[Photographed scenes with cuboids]

((

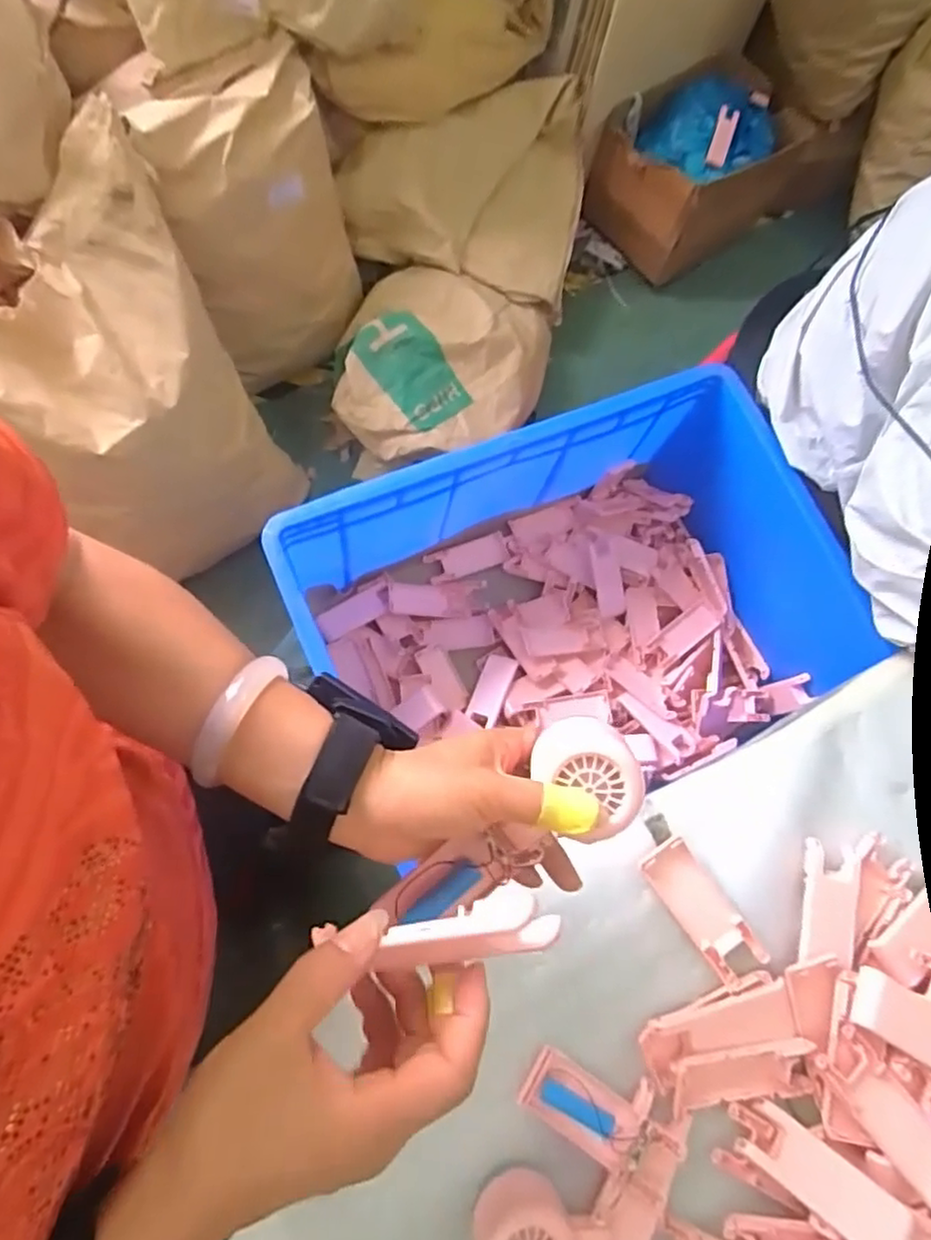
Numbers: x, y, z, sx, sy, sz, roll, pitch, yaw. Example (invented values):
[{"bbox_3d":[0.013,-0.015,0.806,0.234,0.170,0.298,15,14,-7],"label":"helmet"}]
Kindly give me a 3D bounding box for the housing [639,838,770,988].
[{"bbox_3d":[0.173,0.212,0.493,0.038,0.019,0.101,-34,81,-14],"label":"housing"}]

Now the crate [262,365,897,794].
[{"bbox_3d":[0.108,-0.022,0.741,0.545,0.233,0.333,-19,77,-11],"label":"crate"}]

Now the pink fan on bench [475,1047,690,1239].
[{"bbox_3d":[0.077,0.359,0.420,0.111,0.042,0.130,27,74,2],"label":"pink fan on bench"}]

))

__Exercise__
Retype every entry exactly as written, but omit the pictures.

__Result of this task__
Numbers: x, y, z, sx, sy, sz, roll, pitch, yaw. Example (invented values):
[{"bbox_3d":[0.013,-0.015,0.806,0.234,0.170,0.298,15,14,-7],"label":"helmet"}]
Kindly give me a 3D bounding box for the housing [639,838,770,988].
[{"bbox_3d":[0.173,0.212,0.493,0.038,0.019,0.101,-34,81,-14],"label":"housing"}]

Now the crate [262,365,897,794].
[{"bbox_3d":[0.108,-0.022,0.741,0.545,0.233,0.333,-19,77,-11],"label":"crate"}]

Now the pink fan on bench [475,1047,690,1239].
[{"bbox_3d":[0.077,0.359,0.420,0.111,0.042,0.130,27,74,2],"label":"pink fan on bench"}]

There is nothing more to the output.